There is nothing inherently bad, and much good, about team sports. They teach mental and physical discipline, the virtues of camaraderie and the common good. They are a form of aesthetic play, like music or theater. But there is no evident connection between playing sports and study, and conflating the two, as we have done on a massive scale, is just plain bad for institutions of learning. No one ever asked whether Albert Einstein, Nelson Mandela, or Jane Addams did or did not "make the team." Yet in the U.S., at every level of K-12 and higher education, we provide vast resources, and assign great importance, to whether or not a particular young man or woman can or cannot throw a ball, run or swim fast, and so on. School pride and local culture revolve around team performance, as do alumni donations and state funding.

Of course, there's much more wrong in our schools than just the enormously oversized importance assigned to athletics: a culture of entitlement, an arrogant anti-intellectualism that scorns scholarship, structural poverty with no end in sight, our system of discriminatory funding based on property taxes, the affirmative action program for well-off kids whom we politely dub "legacies." A political party that represented all of my views would begin dealing with these much larger problems -- but that's not about to happen, and we need to start somewhere.

The rapidly spreading International Baccalaureate (I.B.) option is an indicator of what it would look like if we re-dedicated our high schools to learning so that our students were ready for competitive work at the college level. Young men and women in I.B. programs are not likely to start on any football or basketball team I can imagine -- they're too busy studying serious historical problems, mastering calculus, working in the lab, or (that scariest prospect for most Americans) learning to speak a foreign language competently.

For me, it's simple: my students who are varsity athletes must allocate twenty-five hours a week of intensive physical effort to their sport -- and this is at a Division Three school where athletics are formally a second-tier activity; Division One universities should be dubbed "semi-professional athletic training facilities," for those students who are the beneficiaries of that oxymoron, the "athletic scholarship." Think about popular movies like Jerry Maguire or The Blind Side -- there's no pretense that the physically gifted young black men around whom their plots revolve learn anything in college other than how to tackle, or leap in the air to catch a pass.

If U.S. students performed well, the question would be moot. But they don't. Outside of the top tier, whose parents are drawn almost entirely from the upper-middle and professional classes, they perform very badly. And yet, black, white, or Latino, in every school district, they are seduced by the possibility that some boy with fast hands or feet will be "scouted" and ascend to a stratosphere of fame and money.

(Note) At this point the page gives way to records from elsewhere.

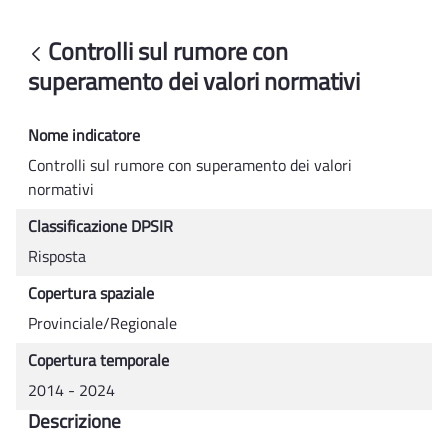
Controlli sul rumore con superamento de
Controlli sul rumore con
Back
superamento dei valori normativi
Nome indicatore
Controlli sul rumore con superamento dei valori
normativi
Classificazione DPSIR
Risposta
Copertura spaziale
Provinciale/Regionale
Copertura temporale
2014 - 2024
Descrizione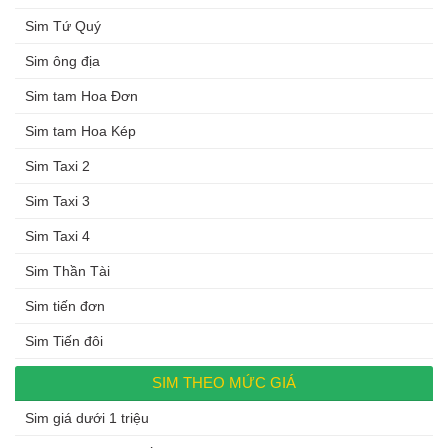
Sim Tứ Quý
Sim ông địa
Sim tam Hoa Đơn
Sim tam Hoa Kép
Sim Taxi 2
Sim Taxi 3
Sim Taxi 4
Sim Thần Tài
Sim tiến đơn
Sim Tiến đôi
SIM THEO MỨC GIÁ
Sim giá dưới 1 triệu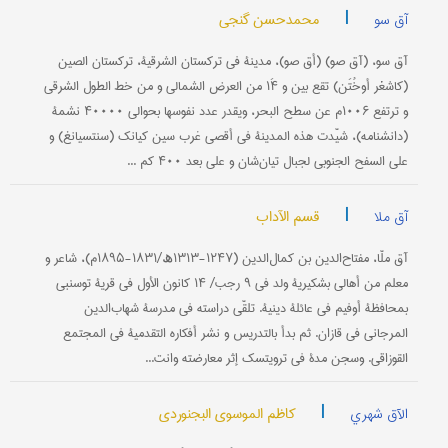
|
محمدحسن گنجي
آق سو
آق سو، (آق صو) (أق صو)، مدینة في ترکستان الشرقیة، ترکستان الصین
(کاشغر أوخُتَن) تقع بین و ۱۴َ من العرض الشمالي و من خط الطول الشرقي
و ترتفع ۱۰۰۶م عن سطح البحر، ویقدر عدد نفوسها بحوالي ۴۰۰۰۰ نشمة
(دانشنامه)، شیّدت هذه المدینة في أقصی غرب سین کیانک (سنتسیانغ) و
علی السفح الجنوبي لجبال تیان‌شان و علی بعد ۴۰۰ کم ...
|
قسم الآداب
آق ملا
آق ملّا، مفتاح‌الدین بن کمال‌الدین (۱۲۴۷-۱۳۱۳ھ/۱۸۳۱-۱۸۹۵م)، شاعر و
معلم من أهالي بشکیریة ولد في ۹ رجب/ ۱۴ کانون الأول في قریة توسنبي
بمحافظة أوفیم في عائلة دینیة. تلقّی دراسته في مدرسة شهاب‌الدین
المرجاني في قازان. ثم بدأ بالتدریس و نشر أفکاره التقدمیة في المجتمع
القوزاقي. وسجن مدة في ترویتسک إثر معارضته وانت...
|
کاظم الموسوي البجنوردي
الآق شهري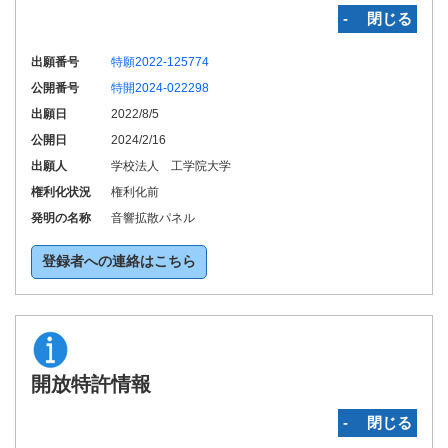
‐ 閉じる
出願番号
特願2022-125774
公開番号
特開2024-022298
出願日
2022/8/5
公開日
2024/2/16
出願人
学校法人 工学院大学
権利化状況
権利化前
発明の名称
音響拡散パネル
登録者への連絡はこちら
開放特許情報
‐ 閉じる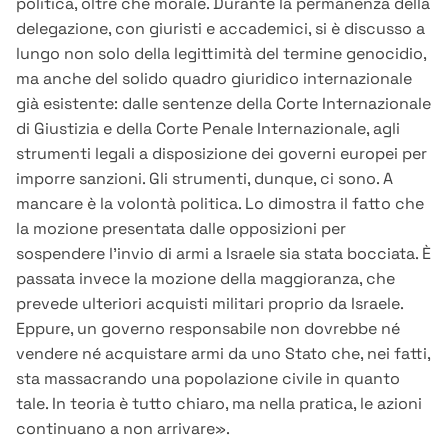
politica, oltre che morale. Durante la permanenza della
delegazione, con giuristi e accademici, si è discusso a
lungo non solo della legittimità del termine genocidio,
ma anche del solido quadro giuridico internazionale
già esistente: dalle sentenze della Corte Internazionale
di Giustizia e della Corte Penale Internazionale, agli
strumenti legali a disposizione dei governi europei per
imporre sanzioni. Gli strumenti, dunque, ci sono. A
mancare è la volontà politica. Lo dimostra il fatto che
la mozione presentata dalle opposizioni per
sospendere l’invio di armi a Israele sia stata bocciata. È
passata invece la mozione della maggioranza, che
prevede ulteriori acquisti militari proprio da Israele.
Eppure, un governo responsabile non dovrebbe né
vendere né acquistare armi da uno Stato che, nei fatti,
sta massacrando una popolazione civile in quanto
tale. In teoria è tutto chiaro, ma nella pratica, le azioni
continuano a non arrivare».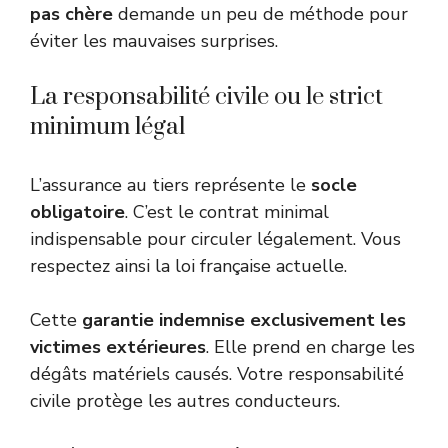
pas chère
demande un peu de méthode pour
éviter les mauvaises surprises.
La responsabilité civile ou le strict
minimum légal
L’assurance au tiers représente le
socle
obligatoire
. C’est le contrat minimal
indispensable pour circuler légalement. Vous
respectez ainsi la loi française actuelle.
Cette
garantie indemnise exclusivement les
victimes extérieures
. Elle prend en charge les
dégâts matériels causés. Votre responsabilité
civile protège les autres conducteurs.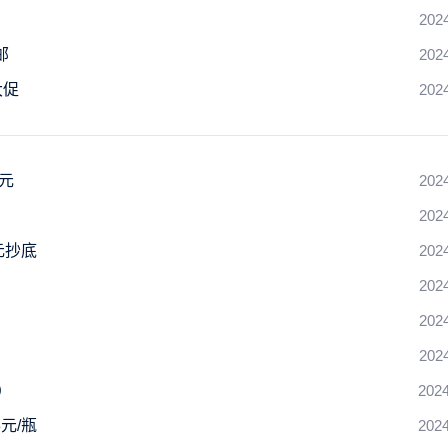
202
邮
202
大促
202
元
202
202
元抄底
202
202
202
202
）
2024
元/瓶
2024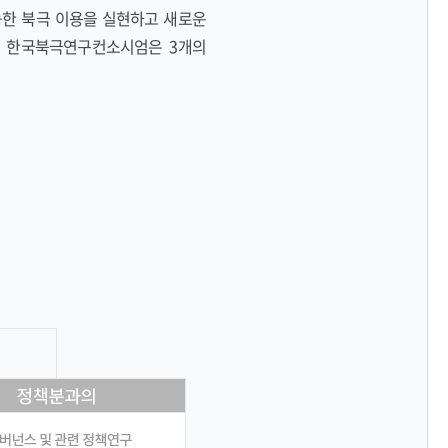
한 북극 이용을 실현하고 새로운
. 한국북극연구컨소시엄은 3개의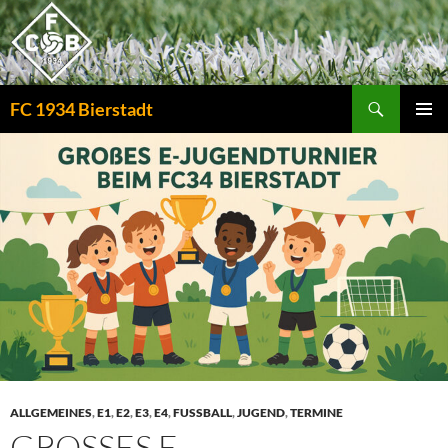
Zum
Inhalt
springen
Suchen
FC 1934 Bierstadt
PRIMÄR
MENÜ
ALLGEMEINES
,
E1
,
E2
,
E3
,
E4
,
FUSSBALL
,
JUGEND
,
TERMINE
GROSSES E-J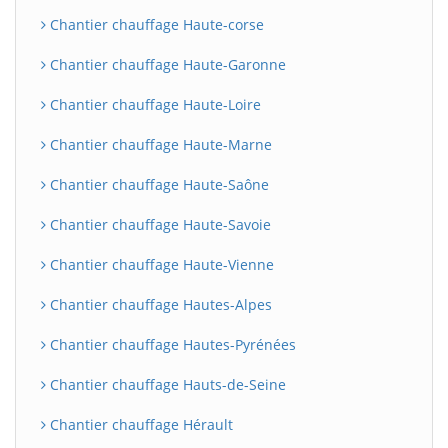
Chantier chauffage Haute-corse
Chantier chauffage Haute-Garonne
Chantier chauffage Haute-Loire
Chantier chauffage Haute-Marne
Chantier chauffage Haute-Saône
Chantier chauffage Haute-Savoie
Chantier chauffage Haute-Vienne
Chantier chauffage Hautes-Alpes
Chantier chauffage Hautes-Pyrénées
Chantier chauffage Hauts-de-Seine
Chantier chauffage Hérault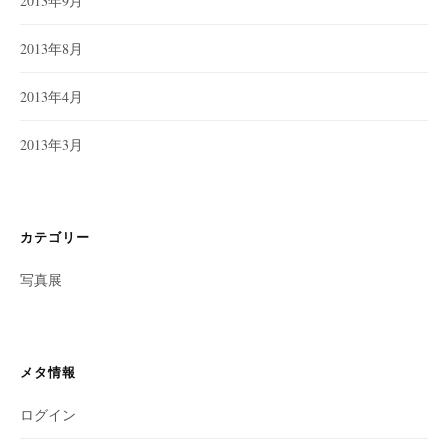
2013年9月
2013年8月
2013年4月
2013年3月
カテゴリー
写真展
メタ情報
ログイン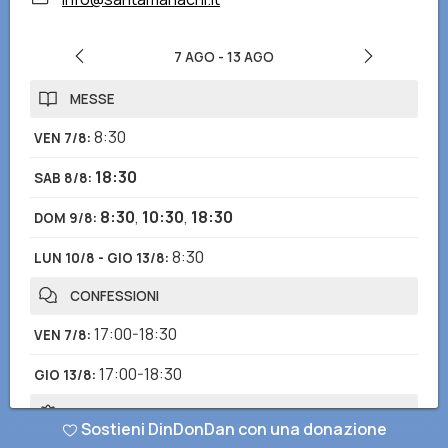
7 AGO
-
13 AGO
MESSE
8:30
VEN 7/8
:
18:30
SAB 8/8
:
8:30
,
10:30
,
18:30
DOM 9/8
:
8:30
LUN 10/8 - GIO 13/8
:
CONFESSIONI
17:00-18:30
VEN 7/8
:
17:00-18:30
GIO 13/8
:
ROSARIO
Sostieni DinDonDan con una donazione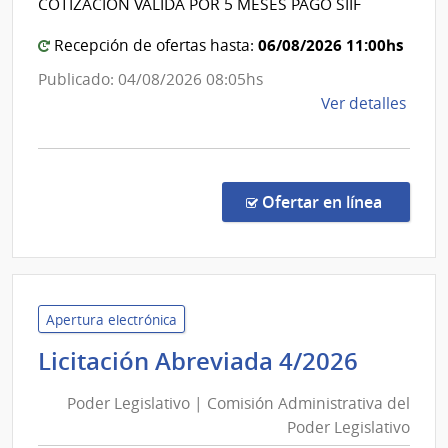
COTIZACIÓN VALIDA POR 5 MESES PAGO SIIF
Aten
Estad
Prima
|
06/08/2026 11:00hs
Recepción de ofertas hasta:
de
Red
Publicado: 04/08/2026 08:05hs
San
de
de
Ver detalles
José
Atenc
la
Primar
comp
de
Comp
San
Direc
en la co
Ofertar en línea
1297
José
|
Admin
de
Servi
Apertura electrónica
de
Poder
Licitación Abreviada 4/2026
Salu
Legisla
del
Poder Legislativo | Comisión Administrativa del
|
Esta
Poder Legislativo
Comis
|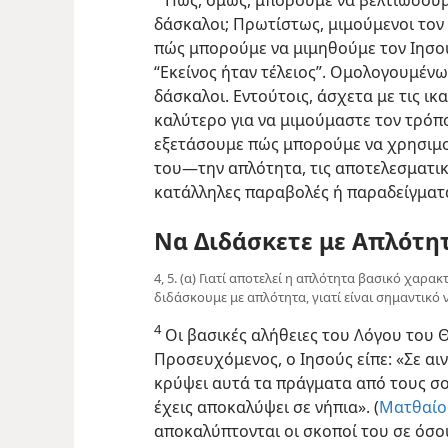
δάσκαλοι; Πρωτίστως, μιμούμενοι τον
πώς μπορούμε να μιμηθούμε τον Ιησού
“Εκείνος ήταν τέλειος”. Ομολογουμένω
δάσκαλοι. Εντούτοις, άσχετα με τις ι
καλύτερο για να μιμούμαστε τον τρόπο
εξετάσουμε πώς μπορούμε να χρησιμο
του​—την απλότητα, τις αποτελεσματικέ
κατάλληλες παραβολές ή παραδείγματ
Να Διδάσκετε με Απλότη
4, 5. (α) Γιατί αποτελεί η απλότητα βασικό χαρακ
διδάσκουμε με απλότητα, γιατί είναι σημαντικό 
4
Οι βασικές αλήθειες του Λόγου του Θ
Προσευχόμενος, ο Ιησούς είπε: «Σε αινώ
κρύψει αυτά τα πράγματα από τους σο
έχεις αποκαλύψει σε νήπια». (
Ματθαίος
αποκαλύπτονται οι σκοποί του σε όσου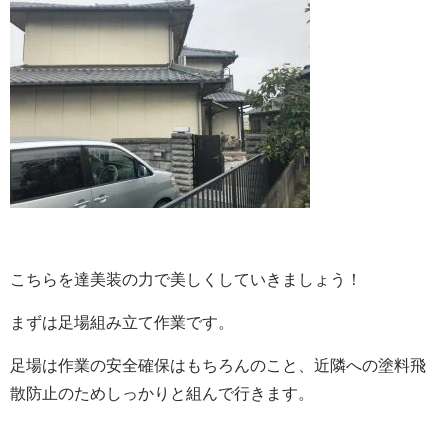
こちらを達美装の力で美しくしていきましょう！
まずは足場組み立て作業です。
足場は作業の安全確保はもちろんのこと、近隣への塗料飛
散防止のためしっかりと組んで行きます。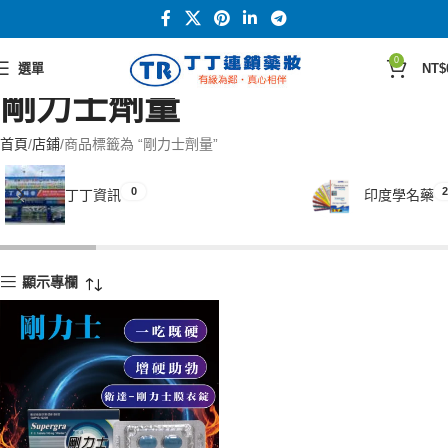
0
選單
NT$
剛力士劑量
首頁
店鋪
商品標籤為 “剛力士劑量”
0
2
丁丁資訊
印度學名藥
顯示專欄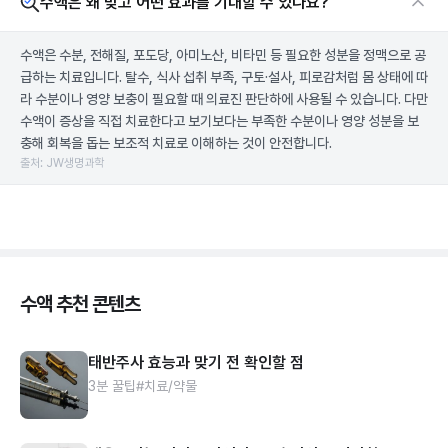
수액은 왜 맞고 어떤 효과를 기대할 수 있나요?
수액은 수분, 전해질, 포도당, 아미노산, 비타민 등 필요한 성분을 정맥으로 공
급하는 치료입니다. 탈수, 식사 섭취 부족, 구토·설사, 피로감처럼 몸 상태에 따
라 수분이나 영양 보충이 필요할 때 의료진 판단하에 사용될 수 있습니다. 다만
수액이 증상을 직접 치료한다고 보기보다는 부족한 수분이나 영양 성분을 보
충해 회복을 돕는 보조적 치료로 이해하는 것이 안전합니다.
출처: JW생명과학
수액 추천 콘텐츠
태반주사 효능과 맞기 전 확인할 점
3분 꿀팁
#치료/약물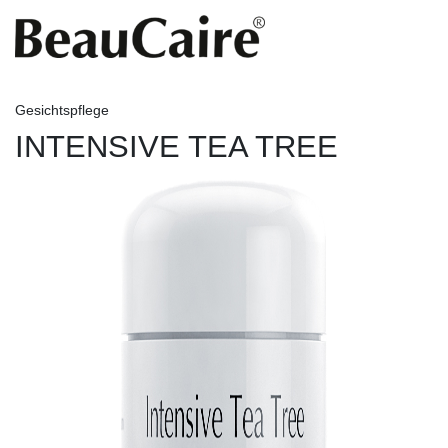
Gesichtspflege
INTENSIVE TEA TREE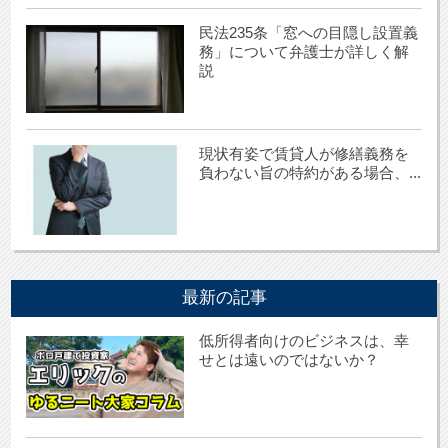
民法235条「窓への目隠し設置義
務」について弁護士が詳しく解
説
現状有姿で賃貸人が修繕義務を
負わない旨の特約がある場合、...
最新の記事
低所得者向けのビジネスは、幸
せとは遠いのではないか？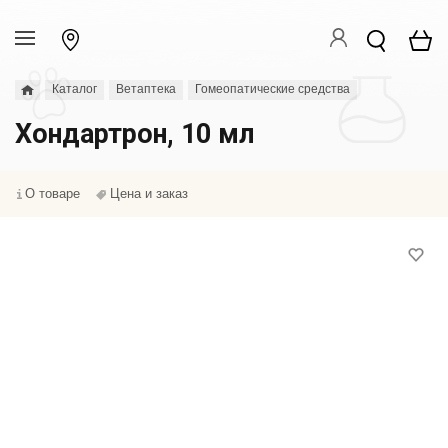
Каталог
Ветаптека
Гомеопатические средства
Хондартрон, 10 мл
О товаре
Цена и заказ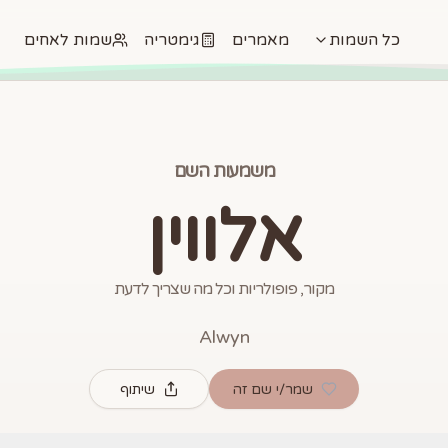
כל השמות
מאמרים
גימטריה
שמות לאחים
משמעות השם
אלווין
מקור, פופולריות וכל מה שצריך לדעת
Alwyn
שמר/י שם זה
שיתוף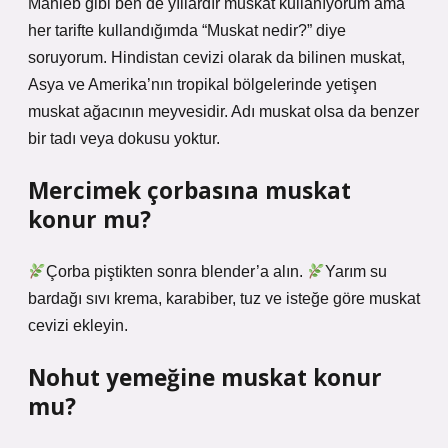
Mahleb gibi ben de yıllardır muskat kullanıyorum ama
her tarifte kullandığımda “Muskat nedir?” diye
soruyorum. Hindistan cevizi olarak da bilinen muskat,
Asya ve Amerika’nın tropikal bölgelerinde yetişen
muskat ağacının meyvesidir. Adı muskat olsa da benzer
bir tadı veya dokusu yoktur.
Mercimek çorbasına muskat
konur mu?
Çorba piştikten sonra blender’a alın.
Yarım su
bardağı sıvı krema, karabiber, tuz ve isteğe göre muskat
cevizi ekleyin.
Nohut yemeğine muskat konur
mu?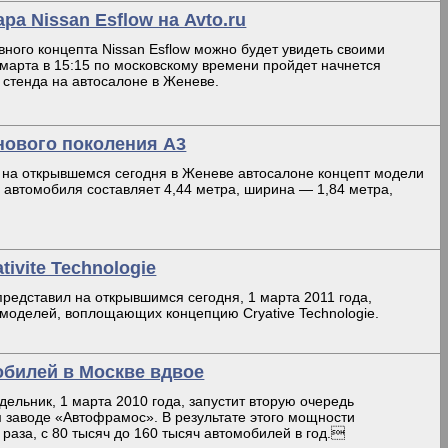
а Nissan Esflow на Avto.ru
ного концепта Nissan Esflow можно будет увидеть своими
о марта в 15:15 по московскому времени пройдет начнется
 стенда на автосалоне в Женеве.
 нового поколения А3
 на открывшемся сегодня в Женеве автосалоне концепт модели
 автомобиля составляет 4,44 метра, ширина — 1,84 метра,
tivite Technologie
представил на открывшимся сегодня, 1 марта 2011 года,
моделей, воплощающих концепцию Crуative Technologie.
обилей в Москве вдвое
дельник, 1 марта 2010 года, запустит вторую очередь
м заводе «Автофрамос». В результате этого мощности
 раза, с 80 тысяч до 160 тысяч автомобилей в год.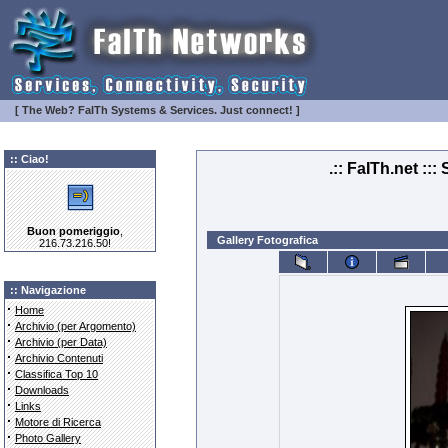
[ The Web? FaITh Systems & Services. Just connect! ]
:: Ciao!
.:: FaITh.net ::
Buon pomeriggio
,
Gallery Fotografica
216.73.216.50!
:: Navigazione
·
Home
·
Archivio (per Argomento)
·
Archivio (per Data)
·
Archivio Contenuti
·
Classifica Top 10
·
Downloads
·
Links
·
Motore di Ricerca
·
Photo Gallery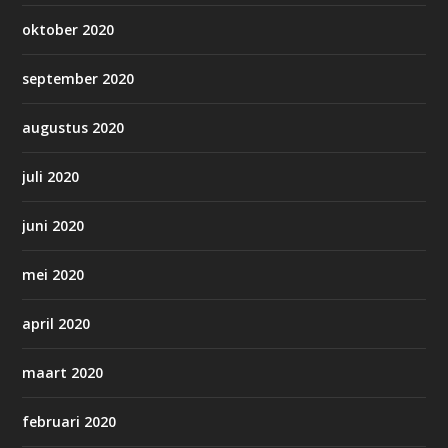
oktober 2020
september 2020
augustus 2020
juli 2020
juni 2020
mei 2020
april 2020
maart 2020
februari 2020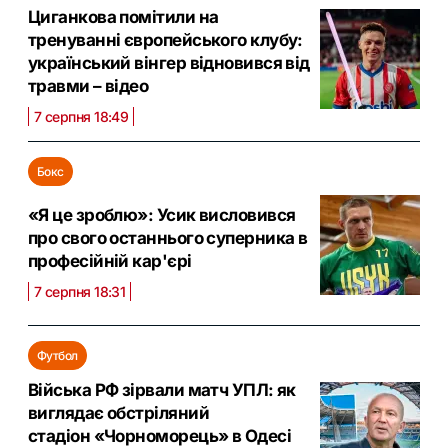
Циганкова помітили на
тренуванні європейського клубу:
український вінгер відновився від
травми – відео
7 серпня 18:49
Бокс
«Я це зроблю»: Усик висловився
про свого останнього суперника в
професійній кар'єрі
7 серпня 18:31
Футбол
Війська РФ зірвали матч УПЛ: як
виглядає обстріляний
стадіон «Чорноморець» в Одесі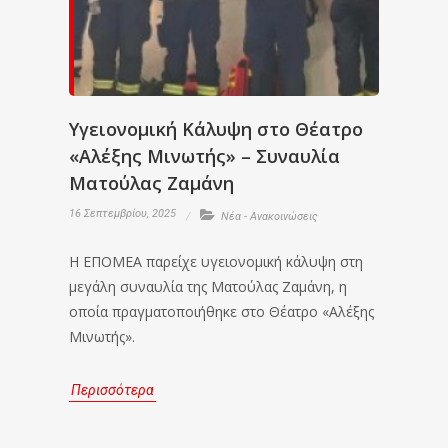
Υγειονομική Κάλυψη στο Θέατρο
«Αλέξης Μινωτής» – Συναυλία
Ματούλας Ζαμάνη
16 Σεπτεμβρίου, 2025
Νέα - Ανακοινώσεις
Η ΕΠΟΜΕΑ παρείχε υγειονομική κάλυψη στη
μεγάλη συναυλία της Ματούλας Ζαμάνη, η
οποία πραγματοποιήθηκε στο Θέατρο «Αλέξης
Μινωτής».
Περισσότερα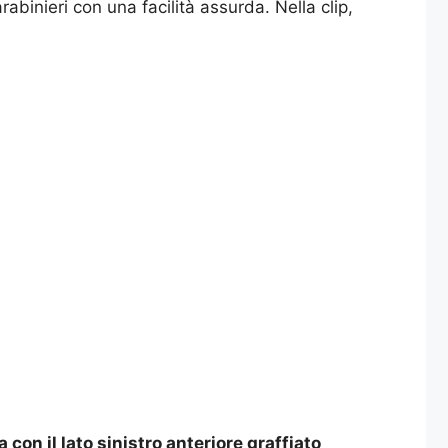
abinieri con una facilità assurda. Nella clip,
 con il lato sinistro anteriore graffiato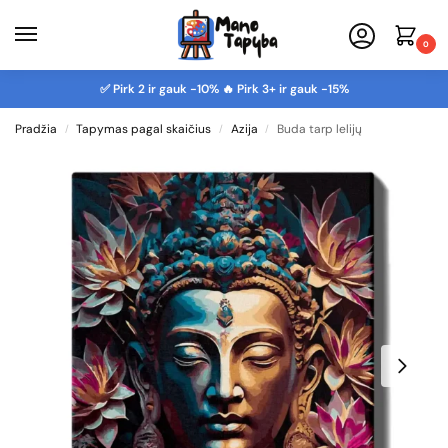
0
✅ Pirk 2 ir gauk -10% 🔥 Pirk 3+ ir gauk -15%
Pradžia
Tapymas pagal skaičius
Azija
Buda tarp lelijų
/
/
/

American society is profoundly unequal, given how much wealth we actually possess and could devote to education. Better we adopt the European version of a stratified society, in which you rise through the combination of intellectual capacity and hard work. Rather than offering the poor and working classes a fantasy of individual superstardom, we should radically increase the rigor -- and thus the amount of time required -- in K-12 education. Of course, that means more and better teachers, and more money for them, but I suspect we cannot make any of those reforms, until we achieve a national consensus on the purpose of schooling itself. If we really believe in education, as the anchor of a coherent, hardworking, meritocratic but democratic society -- the vision of all of our great nineteenth century leaders, Lincoln above all -- then it's time get rid of everything that gets in the way, and one major obstacle is the central role of team sports.